BRIEF 1: In the post about ordo amoris, who came to campus to give a lecture?

EXCERPT TO READ:

Posted June 26, 2014 @ 4:18am | by Tripp

Ordo amoris, the ordering of affections, of loves, is a notion attributed to Augustine of Hippo, the north African bishop and saint from the fourth century. I've been pondering this idea all night. There is so much out of order. Margaret Guenther was on campus to deliver a lecture and answer some questions. She's really quite astonishing as were some of her insights into the spiritual life.

Spirituality is, in the most simple terms, the ordering of our loves. There are then many, many spiritualities out there. Some are beneficial. Some are not. Some are saintly. Some are dangerous. Often there is overlap. Often we're working several spiritual paths simultaneously. A great deal of self-awareness must be developed if we are to navigate these waters.

Though she said nothing "new," this is spirituality after all, she said some things in ways that I had not heard before and that was helpful. This Augustinian notion especially was helpful for me in my work. How does Naomi Cumming's idea of "listening as an act of love" immesh with "ordo amoris"? There is much to consider.

In other news, it rained last night.

GITALI 13

Again You have come in the form of the Sraban,
You have enveloped Yourself in a cloud veil.

The sun is lost,
Lost too are the stars;

In the darkness
they lose their way.

Waves surge up
in the river water.

The whole sky, the whole earth
are filled with the message of pouring rain.

My dark night rings out madly
with the constant drumming
of battering sheets of rain;

It throbs
in every vein of mine.

BRIEF 2: Update the records from their start through the line containing "I'd live forever.", inclusive, so that "blacksmith" becomes "carpenter" and everything else stays the same.

(Data excerpts)

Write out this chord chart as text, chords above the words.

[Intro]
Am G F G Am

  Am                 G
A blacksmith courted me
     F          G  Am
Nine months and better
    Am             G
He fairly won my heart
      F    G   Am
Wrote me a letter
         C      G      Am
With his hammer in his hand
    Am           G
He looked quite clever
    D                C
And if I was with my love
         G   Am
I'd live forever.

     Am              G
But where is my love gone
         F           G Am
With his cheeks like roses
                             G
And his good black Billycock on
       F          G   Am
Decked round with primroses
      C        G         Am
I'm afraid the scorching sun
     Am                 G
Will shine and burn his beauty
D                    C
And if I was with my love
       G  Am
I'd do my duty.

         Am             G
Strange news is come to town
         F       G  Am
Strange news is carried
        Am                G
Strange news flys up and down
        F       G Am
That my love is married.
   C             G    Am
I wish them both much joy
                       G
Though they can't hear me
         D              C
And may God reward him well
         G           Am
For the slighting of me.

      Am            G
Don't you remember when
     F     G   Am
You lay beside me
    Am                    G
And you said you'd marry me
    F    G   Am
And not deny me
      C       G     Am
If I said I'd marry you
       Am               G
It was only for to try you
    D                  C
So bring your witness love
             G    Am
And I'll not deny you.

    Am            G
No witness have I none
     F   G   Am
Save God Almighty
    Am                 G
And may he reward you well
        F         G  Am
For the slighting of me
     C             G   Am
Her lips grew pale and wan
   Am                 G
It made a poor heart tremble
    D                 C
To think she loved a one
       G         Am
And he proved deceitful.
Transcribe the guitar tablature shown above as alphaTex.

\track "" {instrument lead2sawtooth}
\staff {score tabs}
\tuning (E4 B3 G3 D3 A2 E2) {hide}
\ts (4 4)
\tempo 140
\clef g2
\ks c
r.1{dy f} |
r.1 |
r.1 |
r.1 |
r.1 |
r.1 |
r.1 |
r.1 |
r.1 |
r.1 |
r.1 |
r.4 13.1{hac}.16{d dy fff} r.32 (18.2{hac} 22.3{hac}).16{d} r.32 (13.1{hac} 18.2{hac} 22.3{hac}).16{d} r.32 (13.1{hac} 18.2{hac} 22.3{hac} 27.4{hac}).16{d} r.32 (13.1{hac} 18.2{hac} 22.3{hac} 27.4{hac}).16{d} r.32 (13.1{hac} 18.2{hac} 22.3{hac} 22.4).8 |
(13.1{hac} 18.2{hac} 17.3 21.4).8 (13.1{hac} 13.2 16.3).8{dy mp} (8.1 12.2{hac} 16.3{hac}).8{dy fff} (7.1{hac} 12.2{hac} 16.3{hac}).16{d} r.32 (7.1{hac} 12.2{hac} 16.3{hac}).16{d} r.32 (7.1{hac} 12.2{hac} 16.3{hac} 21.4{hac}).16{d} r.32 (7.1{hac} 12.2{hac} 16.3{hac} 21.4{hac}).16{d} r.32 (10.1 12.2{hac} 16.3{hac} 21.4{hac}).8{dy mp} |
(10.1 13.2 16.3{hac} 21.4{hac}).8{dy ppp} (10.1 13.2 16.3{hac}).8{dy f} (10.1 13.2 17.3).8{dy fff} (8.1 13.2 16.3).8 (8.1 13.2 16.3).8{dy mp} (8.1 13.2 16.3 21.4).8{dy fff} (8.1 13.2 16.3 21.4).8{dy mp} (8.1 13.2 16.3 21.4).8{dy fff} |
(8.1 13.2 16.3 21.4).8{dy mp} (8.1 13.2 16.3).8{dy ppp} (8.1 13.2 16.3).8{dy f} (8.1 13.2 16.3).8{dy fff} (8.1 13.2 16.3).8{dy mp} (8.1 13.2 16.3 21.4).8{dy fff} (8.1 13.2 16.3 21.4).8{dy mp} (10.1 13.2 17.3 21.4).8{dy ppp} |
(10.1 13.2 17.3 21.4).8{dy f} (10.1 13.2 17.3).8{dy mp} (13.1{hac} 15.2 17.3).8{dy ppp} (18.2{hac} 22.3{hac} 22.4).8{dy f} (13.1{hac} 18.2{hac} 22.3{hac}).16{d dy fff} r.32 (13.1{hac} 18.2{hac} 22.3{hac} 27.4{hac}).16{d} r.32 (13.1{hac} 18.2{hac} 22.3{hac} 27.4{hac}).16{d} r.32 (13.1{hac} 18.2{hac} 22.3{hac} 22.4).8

WRITTEN RESPONSE 1: Margaret Guenther

WRITTEN RESPONSE 2:
Write out this chord chart as text, chords above the words.

[Intro]
Am G F G Am

  Am                 G
A carpenter courted me
     F          G  Am
Nine months and better
    Am             G
He fairly won my heart
      F    G   Am
Wrote me a letter
         C      G      Am
With his hammer in his hand
    Am           G
He looked quite clever
    D                C
And if I was with my love
         G   Am
I'd live forever.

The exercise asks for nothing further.